The vaccination campaign is also to be promoted, and the Bundeswehr wants to see Scholz deployed.

And he speaks out in favor of compulsory vaccination for everyone who has to do with vulnerable groups, i.e. for nursing staff in old people's homes, to whom Scholz promises a bonus payment at the same time.

"It's up to us to break this fourth bad wave," says Scholz.

Scholz tries to quote Brandt quotes

Only then does Scholz talk about what has preoccupied him since the September 26 election, forging a coalition of three parties that Germany has not yet governed. “The traffic light is up,” says Scholz, “the first alliance of red, green and yellow at federal level”. It is "a coalition at eye level".

At the weekend Scholz had already used a modified quote from Willy Brandt when he said about the Ampel-Coalition that "what fits together" grows together. Now he repeats that in a similar way and once again makes use of the seemingly immeasurable treasure of Brandt quotes. “We want to dare to make more progress.” Scholz mentions climate protection, the minimum wage of twelve euros, the introduction of basic security and the planned construction of 400,000 apartments a year - this is hardly surprising, because these are the points from his election campaign speeches.

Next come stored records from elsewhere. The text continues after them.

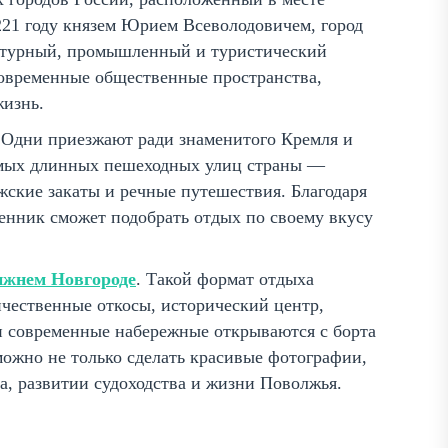
221 году князем Юрием Всеволодовичем, город
льтурный, промышленный и туристический
 современные общественные пространства,
жизнь.
Одни приезжают ради знаменитого Кремля и
самых длинных пешеходных улиц страны —
ские закаты и речные путешествия. Благодаря
енник сможет подобрать отдых по своему вкусу
ижнем Новгороде
. Такой формат отдыха
ичественные откосы, исторический центр,
 современные набережные открываются с борта
можно не только сделать красивые фотографии,
а, развитии судоходства и жизни Поволжья.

At the end of his speech, he once again echoes the historical of the moment by addressing the “traffic light”.

In 1924 the first traffic light in Germany was set up in Berlin at Potsdamer Platz.

At the time, people wondered whether that could work.

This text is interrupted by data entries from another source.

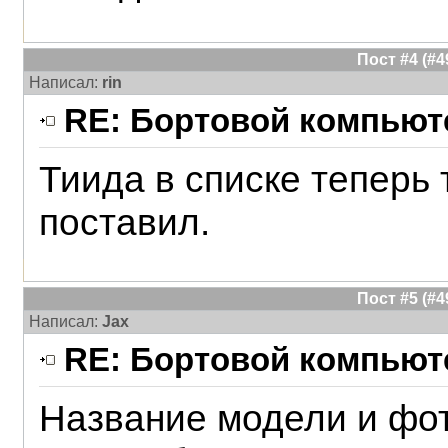
Пост #4 (#
Написал:
rin
RE: Бортовой компьюте
Тиида в списке теперь
поставил.
Пост #5 (#
Написал:
Jax
RE: Бортовой компьюте
Название модели и фот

Today one can no longer imagine the traffic light without it, in order to regulate things clearly, to give orientation and to make good progress on time.

“Our aim is for this traffic light to be similarly groundbreaking,” says Scholz.

Far from the government district

From the point of view of the Hamburg resident Scholz, the presentation of the coalition agreement will take place at a particularly suitable location.

Nowhere does Berlin look more Hanseatic than at the old warehouses of the Westhafen, the capital's traditional transshipment point for goods and building materials of all kinds. and the working-class town it once was.

Today, modern start-ups and a few office rental companies have their headquarters in what used to be the largest inland port in the Reich. As a place of transformation, the Westhafen is certainly also attractive for the Greens and the FDP.